---------- Texte source ----------

À l’occasion de la journée de la Terre, Statistique Canada publiait une nouvelle étude portant sur les répercussions possibles du télétravail, que plusieurs Canadien·ne·s ont adopté en raison des mesures de confinement, sur le transport en commun et les émissions de gaz à effet de serre.

En 2015, « environ 10 % […] des employés travaillaient habituellement à domicile, mais ne le faisaient pas la plupart du temps », alors que 43,1 % des employés au Canada occupaient des emplois qui pouvaient être exercés à domicile. L’étude prend pour point de départ l’idée que si le travail à distance devient la norme pour tous ceux et celles qui peuvent en faire, il y aura forcément des répercussions sur les déplacements, notamment ceux effectués en voiture, et donc sur les GES attribuables à ce secteur. Ce serait donc une bonne nouvelle d’un point de vue environnemental, le transport étant responsable de 25% des émissions canadiennes de GES en 2019. Il s’agit du 2e secteur en importance après celui de l’exploitation pétrolière et gazière, qui a pour sa part engendré 26% des émissions du pays.

----------

* Objectif de la tâche: Poursuivez le texte sur le télétravail et les émissions de gaz à effet de serre en enchaînant directement après sa dernière phrase.

---------- Liste des données ----------

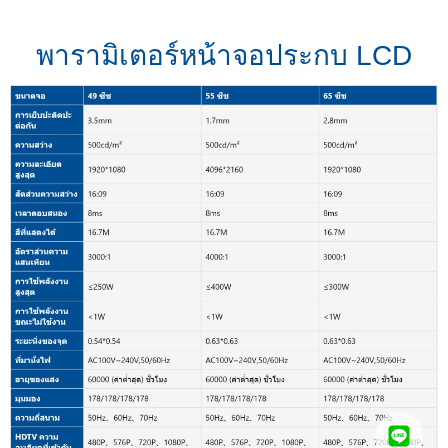
พารามิเตอร์หน้าจอประกบ LCD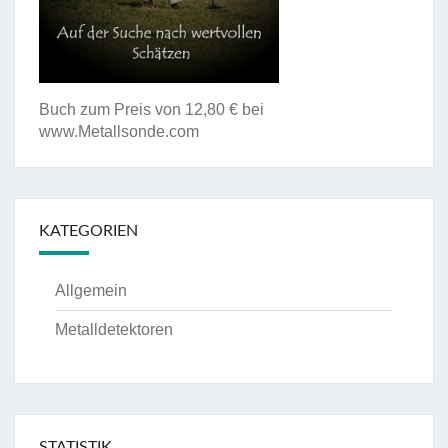
Buch zum Preis von 12,80 € bei
www.Metallsonde.com
KATEGORIEN
Allgemein
Metalldetektoren
STATISTIK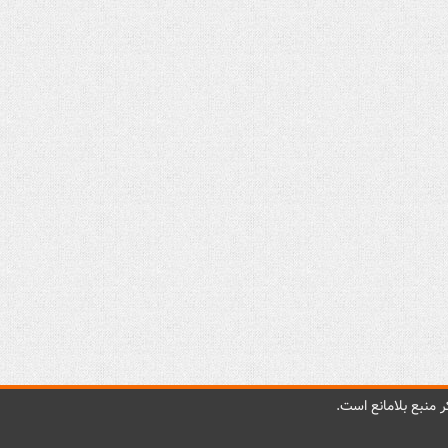
 منبع بلامانع است.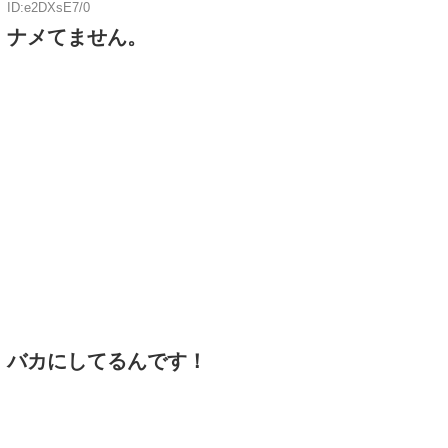
ID:e2DXsE7/0
ナメてません。
バカにしてるんです！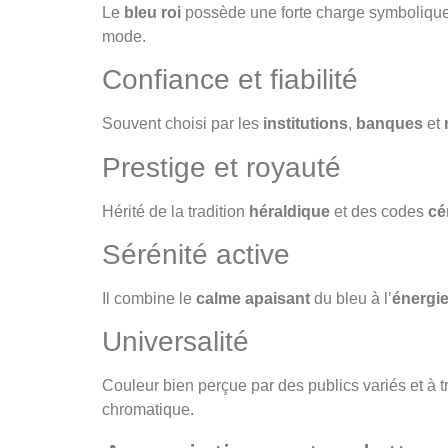
Le
bleu roi
possède une forte charge symbolique 
mode.
Confiance et fiabilité
Souvent choisi par les
institutions
,
banques
et
Prestige et royauté
Hérité de la tradition
héraldique
et des codes
cé
Sérénité active
Il combine le
calme apaisant
du bleu à l’
énergi
Universalité
Couleur bien perçue par des publics variés et à tr
chromatique.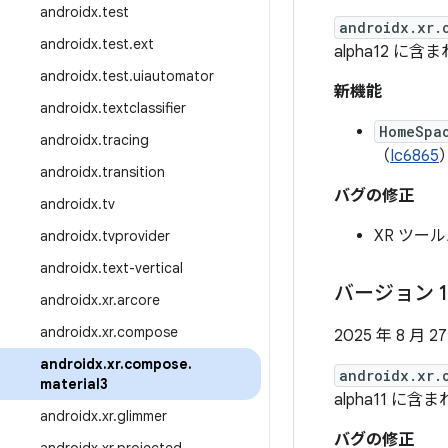
androidx
.
test
androidx.xr.
androidx
.
test
.
ext
alpha12 に含
androidx
.
test
.
uiautomator
新機能
androidx
.
textclassifier
HomeSpa
androidx
.
tracing
（
Ic6865
androidx
.
transition
バグの修正
androidx
.
tv
XR ツー
androidx
.
tvprovider
androidx
.
text-vertical
バージョン 1
androidx
.
xr
.
arcore
androidx
.
xr
.
compose
2025 年 8 月 2
androidx
.
xr
.
compose
.
androidx.xr.
material3
alpha11 に含
androidx
.
xr
.
glimmer
バグの修正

----------

* Réponse à la tâche:
L’étude de Statistique Canada arrive à 3 conclusions principales :

  1. L’adoption du télétravail par toutes les personnes en mesure de le faire réduirait de près d’une heure (55,3 minutes) leur temps de déplacement moyen.
  2. L’utilisation du transport en commun par ceux et celles qui utilisaient ce mode de transport pour se rendre au travail diminuerait de moitié.
  3. La baisse attendue des GES serait de l’ordre de 86 mt éq. CO2, soit « 6,0 % des émissions directes de GES des ménages canadiens en 2015 et 11,0 % de leurs émissions attribuables au transport cette année-là. »

Les auteurs prennent soin de spécifier « qu’il y a plusieurs limites inhérentes au calcul de ces chiffres, il vaut mieux interpréter ces constatations comme un point de départ utile pour quantifier les répercussions de la transition vers une économie à distance, plutôt que comme une source d’estimations définitives et sans incertitude de ces répercussions. »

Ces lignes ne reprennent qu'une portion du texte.